Work request: The answer must be exactly the lines from the one containing "You can also" through the end of the material, with both ends kept and no other lines.

Dataset records:
☆ ☆ ☆

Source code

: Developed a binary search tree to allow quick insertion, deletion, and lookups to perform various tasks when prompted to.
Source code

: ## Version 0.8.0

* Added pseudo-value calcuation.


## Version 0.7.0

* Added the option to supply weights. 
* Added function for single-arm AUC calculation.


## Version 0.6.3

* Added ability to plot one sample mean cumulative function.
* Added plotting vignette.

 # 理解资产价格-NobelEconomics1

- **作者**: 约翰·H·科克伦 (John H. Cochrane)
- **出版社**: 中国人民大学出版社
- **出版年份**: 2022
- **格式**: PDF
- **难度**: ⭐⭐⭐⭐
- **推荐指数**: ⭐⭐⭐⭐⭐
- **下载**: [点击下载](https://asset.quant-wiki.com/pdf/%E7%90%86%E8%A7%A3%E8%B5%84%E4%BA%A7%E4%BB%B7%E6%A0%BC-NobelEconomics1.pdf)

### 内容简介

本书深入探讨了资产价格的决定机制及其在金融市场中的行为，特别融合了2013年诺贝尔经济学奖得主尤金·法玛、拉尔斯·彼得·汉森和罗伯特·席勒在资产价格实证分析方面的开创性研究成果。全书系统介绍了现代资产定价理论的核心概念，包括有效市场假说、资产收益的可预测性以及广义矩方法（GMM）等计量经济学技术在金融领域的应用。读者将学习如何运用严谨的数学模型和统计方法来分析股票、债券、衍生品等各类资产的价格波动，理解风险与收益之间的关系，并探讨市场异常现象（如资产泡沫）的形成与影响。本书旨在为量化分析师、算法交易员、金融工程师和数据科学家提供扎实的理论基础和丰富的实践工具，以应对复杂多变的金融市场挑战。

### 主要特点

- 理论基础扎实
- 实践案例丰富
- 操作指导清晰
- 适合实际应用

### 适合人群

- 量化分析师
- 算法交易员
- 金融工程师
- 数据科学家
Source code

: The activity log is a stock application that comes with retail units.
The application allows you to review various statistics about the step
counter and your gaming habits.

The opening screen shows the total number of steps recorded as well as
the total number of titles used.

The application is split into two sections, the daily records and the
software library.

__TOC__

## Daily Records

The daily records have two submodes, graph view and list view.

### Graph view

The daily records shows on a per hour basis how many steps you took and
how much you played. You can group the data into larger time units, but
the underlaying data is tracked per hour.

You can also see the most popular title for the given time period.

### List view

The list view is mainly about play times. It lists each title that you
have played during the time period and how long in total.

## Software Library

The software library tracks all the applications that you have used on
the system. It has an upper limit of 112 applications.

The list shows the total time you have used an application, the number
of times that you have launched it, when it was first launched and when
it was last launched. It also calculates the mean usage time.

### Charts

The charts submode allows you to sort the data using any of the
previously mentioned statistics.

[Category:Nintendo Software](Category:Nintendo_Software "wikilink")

☆ ☆ ☆

Solution for this exercise:
You can also see the most popular title for the given time period.

### List view

The list view is mainly about play times. It lists each title that you
have played during the time period and how long in total.

## Software Library

The software library tracks all the applications that you have used on
the system. It has an upper limit of 112 applications.

The list shows the total time you have used an application, the number
of times that you have launched it, when it was first launched and when
it was last launched. It also calculates the mean usage time.

### Charts

The charts submode allows you to sort the data using any of the
previously mentioned statistics.

[Category:Nintendo Software](Category:Nintendo_Software "wikilink")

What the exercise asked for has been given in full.